* _Page text_
★ ★ ★
The Motor Vehicle Occupant Safety Survey is conducted biennially for the National Highway Traffic Safety Administration (NHTSA). It is a national telephone survey composed of two questionnaires, each administered to approximately 4,000 randomly selected persons age 16 and older. The Version 1 Questionnaire emphasizes seat belt issues while Version 2 emphasizes child restraint issues. The questionnaires also contain smaller modules addressing such areas as air bags, motorcyclist and bicyclist helmet use, emergency medical services, and crash injury experience.
NHTSA conducted the first Motor Vehicle Occupant Safety Survey in 1994. Subsequent versions of the survey have included modest revisions to reflect changes in information needs. Thus the 1998 survey contained numerous items from the 1994 and 1996 surveys, which allows the agency to monitor change over time in knowledge, attitudes, and (reported) behavior related to motor vehicle occupant safety. The 1998 survey also included new questions dealing with such areas as seating position of children, attitudes about risk and the utility of seat belts, warning labels for air bags, and child injury prevention.
★ ★ ★
(Saved entries)
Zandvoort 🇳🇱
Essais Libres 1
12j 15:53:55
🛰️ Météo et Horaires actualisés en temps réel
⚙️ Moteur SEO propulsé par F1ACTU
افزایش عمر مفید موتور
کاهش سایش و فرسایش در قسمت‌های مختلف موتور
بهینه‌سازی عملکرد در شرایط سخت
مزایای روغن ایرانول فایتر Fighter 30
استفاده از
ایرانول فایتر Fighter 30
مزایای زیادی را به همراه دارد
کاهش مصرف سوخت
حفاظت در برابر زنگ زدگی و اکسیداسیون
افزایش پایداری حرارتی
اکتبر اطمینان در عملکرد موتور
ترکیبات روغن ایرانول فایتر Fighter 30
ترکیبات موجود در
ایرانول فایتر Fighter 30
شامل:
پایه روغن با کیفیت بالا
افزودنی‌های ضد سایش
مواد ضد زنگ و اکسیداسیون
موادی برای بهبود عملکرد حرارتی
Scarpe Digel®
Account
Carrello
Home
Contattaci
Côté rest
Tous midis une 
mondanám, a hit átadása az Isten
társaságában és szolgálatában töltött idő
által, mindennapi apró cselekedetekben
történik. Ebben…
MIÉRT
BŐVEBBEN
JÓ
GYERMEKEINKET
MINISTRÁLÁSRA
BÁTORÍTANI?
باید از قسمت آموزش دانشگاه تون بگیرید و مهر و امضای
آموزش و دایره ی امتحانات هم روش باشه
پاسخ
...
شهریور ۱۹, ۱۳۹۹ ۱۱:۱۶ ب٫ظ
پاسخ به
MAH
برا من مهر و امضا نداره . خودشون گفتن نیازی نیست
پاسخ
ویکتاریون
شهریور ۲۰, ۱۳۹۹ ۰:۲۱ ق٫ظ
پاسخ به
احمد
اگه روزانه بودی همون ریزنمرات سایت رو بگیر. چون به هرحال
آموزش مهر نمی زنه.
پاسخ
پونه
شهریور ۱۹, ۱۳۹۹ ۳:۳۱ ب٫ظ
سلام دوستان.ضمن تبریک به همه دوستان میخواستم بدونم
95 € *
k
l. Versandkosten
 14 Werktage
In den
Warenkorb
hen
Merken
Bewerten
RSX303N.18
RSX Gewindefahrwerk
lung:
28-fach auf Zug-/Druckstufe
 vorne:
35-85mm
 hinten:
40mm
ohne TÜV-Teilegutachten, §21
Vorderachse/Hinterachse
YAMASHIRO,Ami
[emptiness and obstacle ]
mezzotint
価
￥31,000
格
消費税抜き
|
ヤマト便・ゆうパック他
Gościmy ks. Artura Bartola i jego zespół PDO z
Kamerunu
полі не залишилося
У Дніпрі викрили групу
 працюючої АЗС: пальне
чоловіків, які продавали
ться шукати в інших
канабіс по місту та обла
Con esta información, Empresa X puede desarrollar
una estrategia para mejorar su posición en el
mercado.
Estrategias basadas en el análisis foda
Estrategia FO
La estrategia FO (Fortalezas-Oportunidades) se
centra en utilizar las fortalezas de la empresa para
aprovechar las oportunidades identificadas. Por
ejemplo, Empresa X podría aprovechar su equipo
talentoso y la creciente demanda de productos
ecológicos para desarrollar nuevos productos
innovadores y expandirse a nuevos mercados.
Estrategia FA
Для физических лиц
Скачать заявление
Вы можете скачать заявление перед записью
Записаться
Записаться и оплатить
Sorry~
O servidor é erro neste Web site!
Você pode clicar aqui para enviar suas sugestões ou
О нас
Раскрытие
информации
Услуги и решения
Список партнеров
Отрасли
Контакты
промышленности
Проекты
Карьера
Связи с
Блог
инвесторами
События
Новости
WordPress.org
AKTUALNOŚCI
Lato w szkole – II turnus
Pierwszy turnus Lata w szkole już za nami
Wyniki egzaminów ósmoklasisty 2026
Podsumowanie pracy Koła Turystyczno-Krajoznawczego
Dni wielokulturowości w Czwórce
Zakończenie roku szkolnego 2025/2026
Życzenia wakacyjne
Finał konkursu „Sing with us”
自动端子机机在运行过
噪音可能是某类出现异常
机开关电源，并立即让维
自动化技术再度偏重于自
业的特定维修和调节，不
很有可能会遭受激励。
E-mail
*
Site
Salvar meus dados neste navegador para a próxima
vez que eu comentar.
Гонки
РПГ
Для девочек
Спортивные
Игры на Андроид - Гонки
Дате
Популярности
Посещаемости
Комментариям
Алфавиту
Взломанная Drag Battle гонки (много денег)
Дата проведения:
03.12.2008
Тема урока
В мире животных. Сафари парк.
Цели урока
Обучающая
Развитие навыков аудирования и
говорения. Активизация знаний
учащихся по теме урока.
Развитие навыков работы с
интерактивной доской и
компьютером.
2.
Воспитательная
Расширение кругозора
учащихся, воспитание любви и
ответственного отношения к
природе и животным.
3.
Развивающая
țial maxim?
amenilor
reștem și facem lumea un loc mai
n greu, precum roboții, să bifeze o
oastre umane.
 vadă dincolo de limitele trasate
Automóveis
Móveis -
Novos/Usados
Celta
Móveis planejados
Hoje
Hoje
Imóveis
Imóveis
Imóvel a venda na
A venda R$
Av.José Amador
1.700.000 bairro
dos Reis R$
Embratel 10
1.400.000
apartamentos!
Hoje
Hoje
★ ★ ★
* _Exercise tasks_
• a. Could you rewrite the paragraph in the survey overview that begins "NHTSA conducted the first" as a short bulleted list, keeping its main facts?
• b. Do these statements agree with the survey overview? Answer yes or no for each and quote the words that decide it.
(i) Each questionnaire is given to roughly 4,000 people aged 16 or older.
(ii) The survey is conducted every year.
(iii) The Version 2 Questionnaire emphasizes seat belt issues.
• c. In what year did NHTSA conduct the first Motor Vehicle Occupant Safety Survey, according to the survey overview?

* _Responses_
• a.
- NHTSA ran the first Motor Vehicle Occupant Safety Survey in 1994.
- Later versions had modest revisions to reflect changing information needs.
- The 1998 survey repeated many items from the 1994 and 1996 surveys, so the agency can track changes over time in knowledge, attitudes, and reported behavior on occupant safety.
- It also added new questions on children's seating position, attitudes about risk and the utility of seat belts, air bag warning labels, and child injury prevention.

• b.
(i) Yes: "each administered to approximately 4,000 randomly selected persons age 16 and older."
(ii) No: "conducted biennially."
(iii) No: "Version 2 emphasizes child restraint issues."

• c. 1994